• Source data
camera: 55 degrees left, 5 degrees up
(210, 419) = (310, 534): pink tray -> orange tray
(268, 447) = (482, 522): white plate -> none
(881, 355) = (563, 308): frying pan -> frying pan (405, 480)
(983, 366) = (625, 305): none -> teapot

--

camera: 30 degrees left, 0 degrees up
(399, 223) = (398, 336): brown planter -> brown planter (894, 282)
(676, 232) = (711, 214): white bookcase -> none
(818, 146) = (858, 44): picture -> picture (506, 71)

...

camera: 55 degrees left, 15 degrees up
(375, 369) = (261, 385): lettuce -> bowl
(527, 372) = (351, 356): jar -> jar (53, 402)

• Problem to solve
In the listing above, find the line with "(210, 419) = (310, 534): pink" and the line with "(983, 366) = (625, 305): none -> teapot", then print exactly those two lines and every line between them, and nothing more.

• Final answer
(210, 419) = (310, 534): pink tray -> orange tray
(268, 447) = (482, 522): white plate -> none
(881, 355) = (563, 308): frying pan -> frying pan (405, 480)
(983, 366) = (625, 305): none -> teapot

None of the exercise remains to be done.